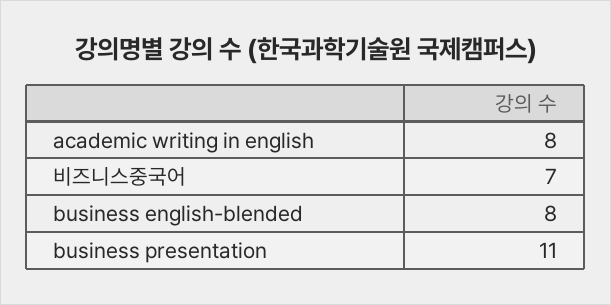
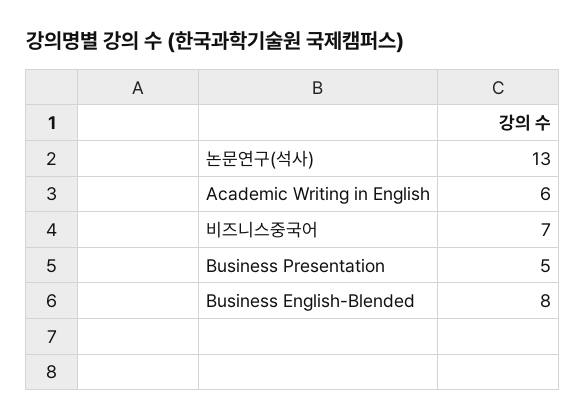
academic writing in english: 8 -> 6
business presentation: 11 -> 5
논문연구(석사): none -> 13

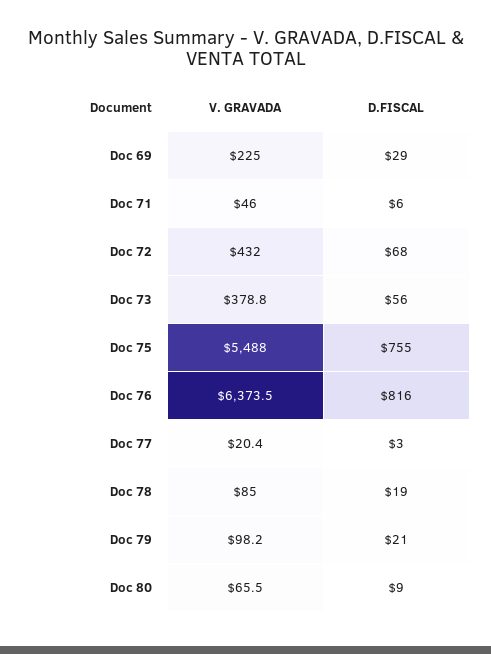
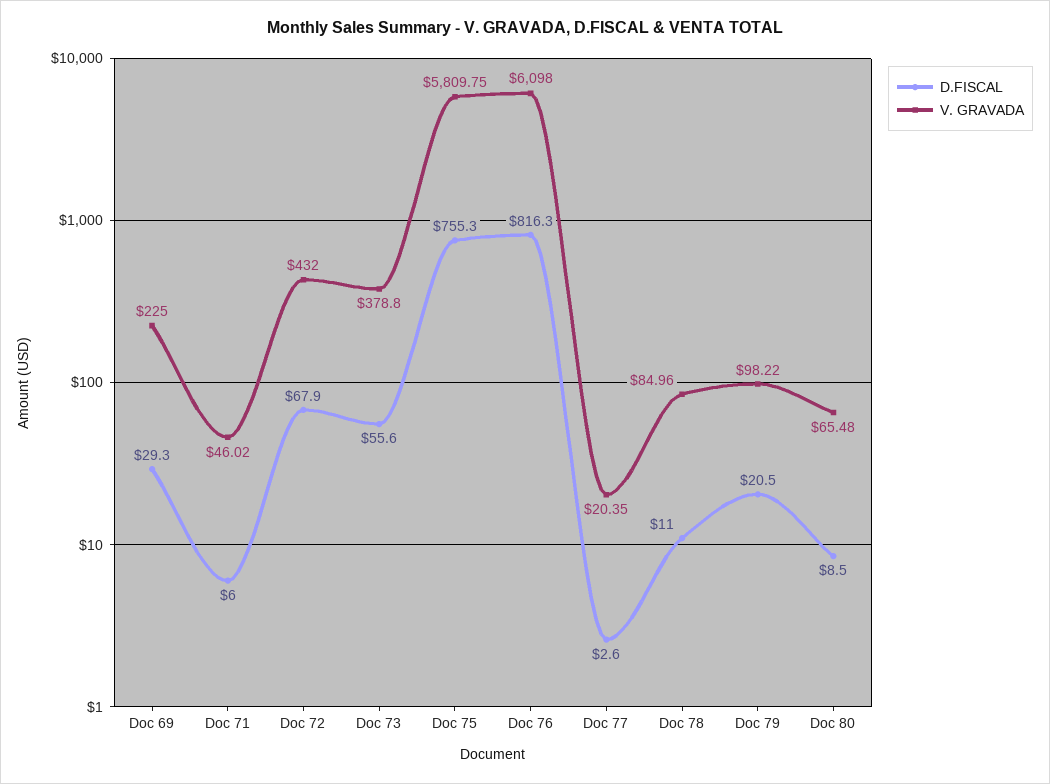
V. GRAVADA, Doc 75: 5488 -> 5809.75
V. GRAVADA, Doc 76: 6373.5 -> 6098
D.FISCAL, Doc 78: 19 -> 11

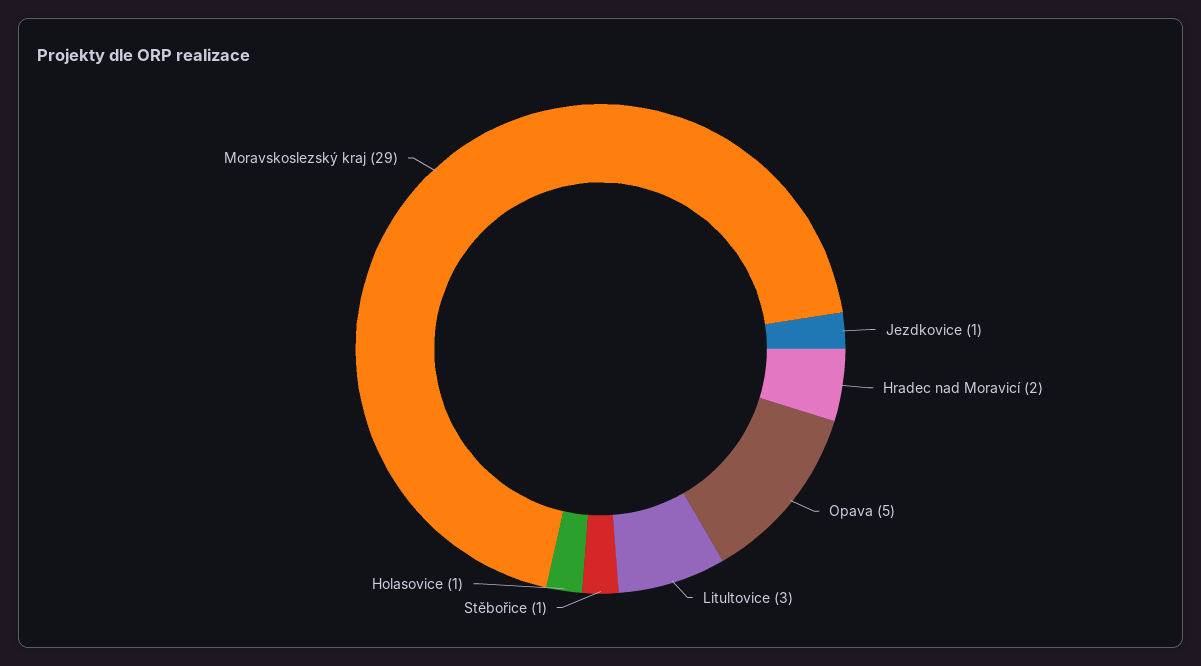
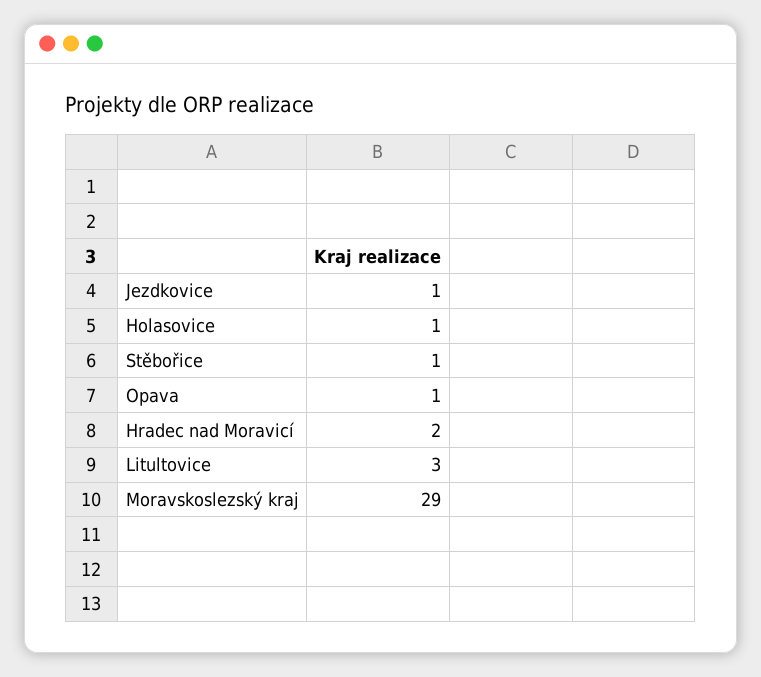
Opava: 5 -> 1

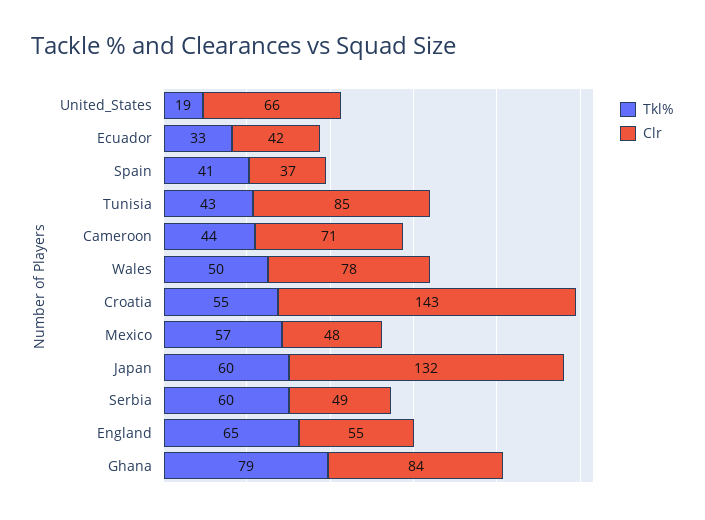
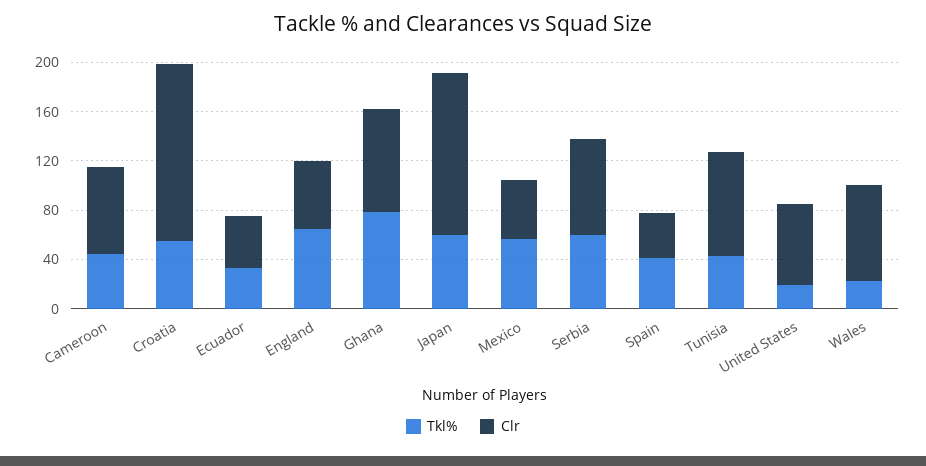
Tkl%, Wales: 50 -> 20
Clr, Serbia: 49 -> 80

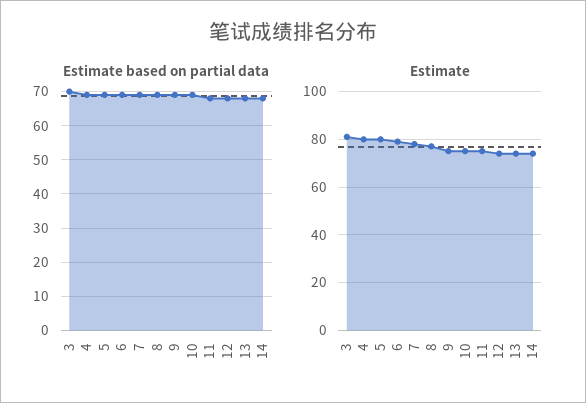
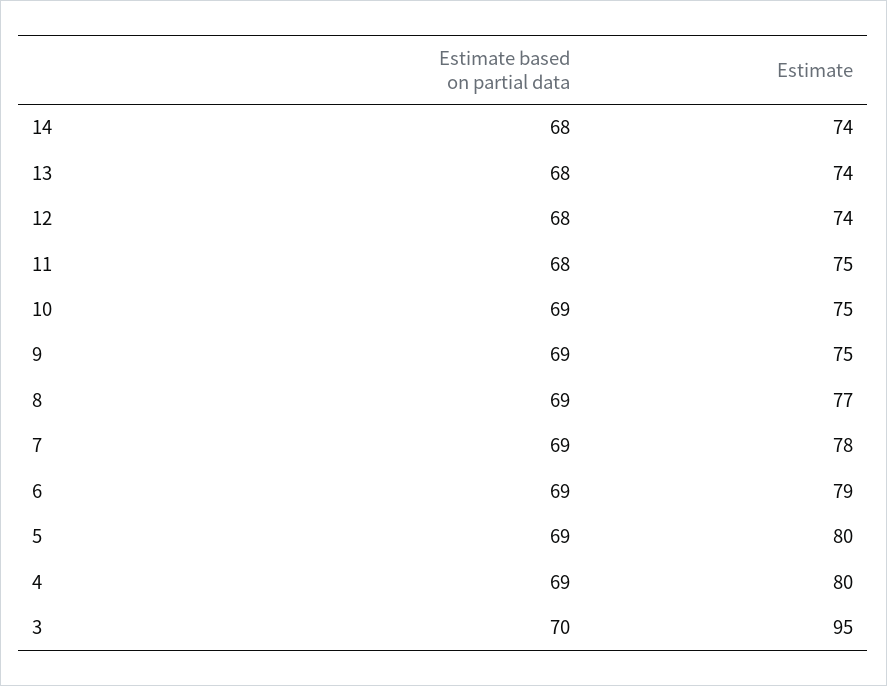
Estimate, 3: 80 -> 95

## [YOUR GOAL]
What is needed is an exact copy of every entry, with the pictures removed.

## [TASK RESPONSE]
academic writing in english: 8 -> 6
business presentation: 11 -> 5
논문연구(석사): none -> 13

V. GRAVADA, Doc 75: 5488 -> 5809.75
V. GRAVADA, Doc 76: 6373.5 -> 6098
D.FISCAL, Doc 78: 19 -> 11

Opava: 5 -> 1

Tkl%, Wales: 50 -> 20
Clr, Serbia: 49 -> 80

Estimate, 3: 80 -> 95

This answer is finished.